Gwen’s usually sleek blond hair was plastered against her head, the tidy chignon barely hung on, listing sideways with stray wet tendrils crawling down her neck. Gwen fingered the mess. “That sounds heavenly, Annie.”
She walked over to the rug, took off her shoes, and arranged them neatly in the corner. Then she followed Annie up the stairs, Boots springing up ahead of them. Annie paused at the linen closet in the hallway long enough to grab fresh towels and escorted Gwen to the bath at the end of the hall. Placing the towels in Gwen’s hands, Annie told her, “I’ll hang some clothes on the doorknob for you. We’ll be down in the kitchen.”
“May I use your phone?” Gwen asked. “I need to let John know I’m all right.”
“Of course!” Annie exclaimed. “I know he’s worried about you. Let me get you the cordless from my bedroom.”

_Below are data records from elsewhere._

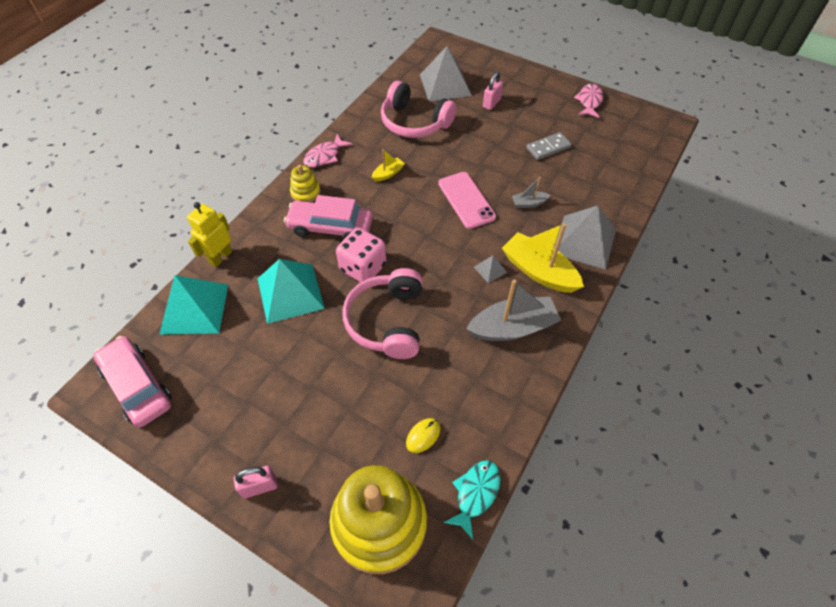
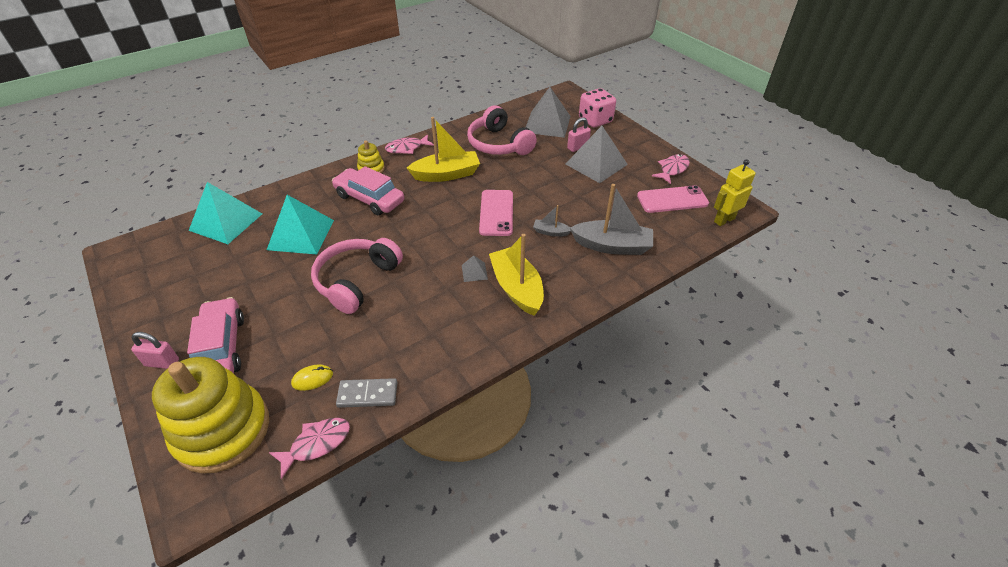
camera: 25 degrees right, 10 degrees down
(137, 386) = (145, 259): pink car -> pink car (221, 347)
(220, 257) = (273, 194): yellow robot -> yellow robot (724, 220)
(363, 267) = (370, 235): pink dice -> pink dice (595, 120)
(388, 174) = (446, 174): yellow boat -> yellow boat, size x2.07
(475, 494) = (316, 444): turquoise fish -> pink fish
(512, 327) = (457, 324): grey boat -> grey boat (612, 246)
(548, 148) = (603, 195): grey domino -> grey domino (367, 395)
(584, 241) = (579, 278): grey pyramid -> grey pyramid (596, 164)
(609, 134) = (672, 200): none -> pink phone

Gwen murmured her thanks and continued into the spacious bath, while Annie turned into the master bedroom to get the telephone and to find clothes suited for her friend.
When Gwen entered the kitchen thirty-five minutes later in soft celery green pants and a long-sleeve tunic, her blond hair was dry and draping over her shoulders. Her shivers had fled under the soothing warm shower. Annie looked up from spooning cocoa powder and sugar into three mugs.
“Gwen! I’ve never seen you with your hair down before. How beautiful!”
Alice sat at the kitchen table with a basket of scones in front of her, which she had retrieved from the carriage house while Gwen had been upstairs. “Now that I think of it, neither have I. I never realized how wonderfully thick it is.” She patted the chair next to her.
Gwen pulled out the chair and sat. “Oh, thank you. I don’t think about my hair much.”
“Is there any particular reason you always wear it up?” asked Alice.